Intersection can be used to change a set.

x1 &= x2 and update(x2) x1 should be updated with only the items that present in both x1 and x2:

### Difference_update

x1 -= x2 [| x3 ...]

Make a difference in a set.

x1.difference update(x2) and x1 -= x2 remove components found in x2 from x1:

### Symmetric_difference_update

x1 ^= x2

By using symmetric difference, you can change a set.

x1=x2 and update(x2) update x1, maintaining either x1 or x2 components, but not both:

## Other Set Modification Methods

Aside from the augmented operators listed above, Python has several other ways of modifying sets.

### Add

Adds a new element to a collection.

x.add(elem>) appends elem> to x:

### Remove

Removes one of a set's elements.

elem> is removed from x using x.remove(elem>). If elem> is not in x, Python throws an exception:

### Discard

Removes one of a set's elements.

elem> is also removed by x.discard(elem>). If elem> is not in x, this procedure does nothing instead of issuing an exception:

### Pop

A set contains the random element to be removed from it.

x.pop() removes and returns an element from x that is picked at random. x.pop() throws an exception if x is null:

## Frozen Sets

A frozenset is a Python in-built type that is similar to a set but is immutable. The following non-modifying procedures are possible on a frozenset:

Attempts to change a frozenset, on the other hand, fail:

## Frozensets and Augmented Assignment: A Deep Dive

You might suppose that because a frozenset is immutable, it can't be the target of an augmented assignment operator. However, keep the following in mind:

With frozensets in place, Python does not perform augmented assignments. The expression y &= s is practically the same as y = y & s. It makes no changes to the original x. It's associating x with a new item, and the one with which it was previously connected has vanished.
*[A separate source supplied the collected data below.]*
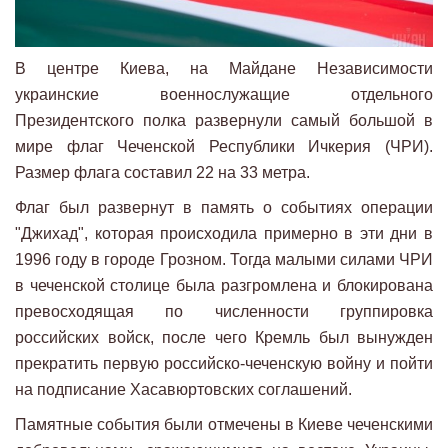
В центре Киева, на Майдане Независимости
украинские военнослужащие отдельного
Президентского полка развернули самый большой в
мире флаг Чеченской Республики Ичкерия (ЧРИ).
Размер флага составил 22 на 33 метра.
Флаг был развернут в память о событиях операции
"Джихад", которая происходила примерно в эти дни в
1996 году в городе Грозном. Тогда малыми силами ЧРИ
в чеченской столице была разгромлена и блокирована
превосходящая по численности группировка
российских войск, после чего Кремль был вынужден
прекратить первую российско-чеченскую войну и пойти
на подписание Хасавюртовских соглашений.
Памятные события были отмечены в Киеве чеченскими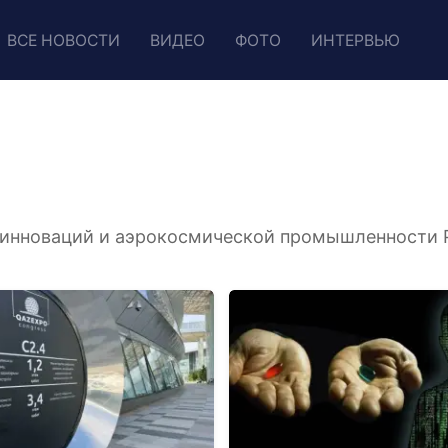
ВСЕ НОВОСТИ
ВИДЕО
ФОТО
ИНТЕРВЬЮ
 инноваций и аэрокосмической промышленности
The id() method can be used to check this:

Following the augmented assignment, f has a new integer identification. It has been reassigned rather than changed in situ. When a Python object is the target of an augmented assignment operator, it is updated in place. Frozensets, on the other hand, are not. Frozensets are useful in cases where you need an immutable object yet wish to utilize a set. For example, because set elements must be immutable, a set with items that are also set cannot be defined.:

When you need to define a set of sets, frozensets, which are immutable, are the way to go:

Remember from the previous dictionary instruction that a dictionary key must be immutable. The in-built set type can't be used as a dictionary key for the following reason:

If you're looking for a way to use sets as dictionary keys, try frozensets:

## How do we know if an element in a set exists?

We must use a membership operator to see if an element exists in a set. To check if an element is present in a sequence, membership operators are employed (e.g., strings, lists, tuples, sets, or dictionaries). As mentioned below, there are two membership operators.
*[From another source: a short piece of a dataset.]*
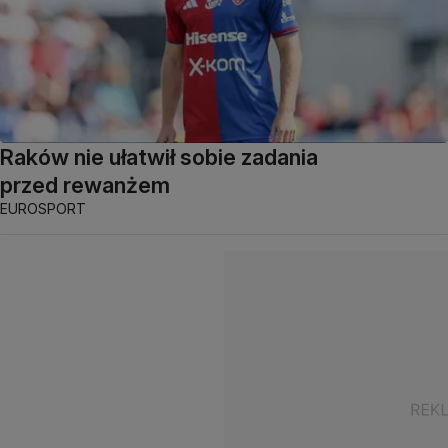
Raków nie ułatwił sobie zadania
przed rewanżem
EUROSPORT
- in: Returns True if the object on the left is contained within the object on the right.
- not in: Returns True if the left-hand item is not included in the right-hand object.

## Calculating a set's length

Use the len () function to calculate the total number of items in a set. The number of items in an object is returned by this function. The function's input can be any sort of sequence, including a text, dictionary, list, or tuple, in addition to a set.

## Conclusion

This tutorial teaches you how to create set objects in Python and how to interact with them using functions, operators, and methods. Python's main built-in data types should now be familiar to you. Then you'll examine the organization and structure of the code of a Python program that interacts with those items. In the next topic we will look at python list and python tuple.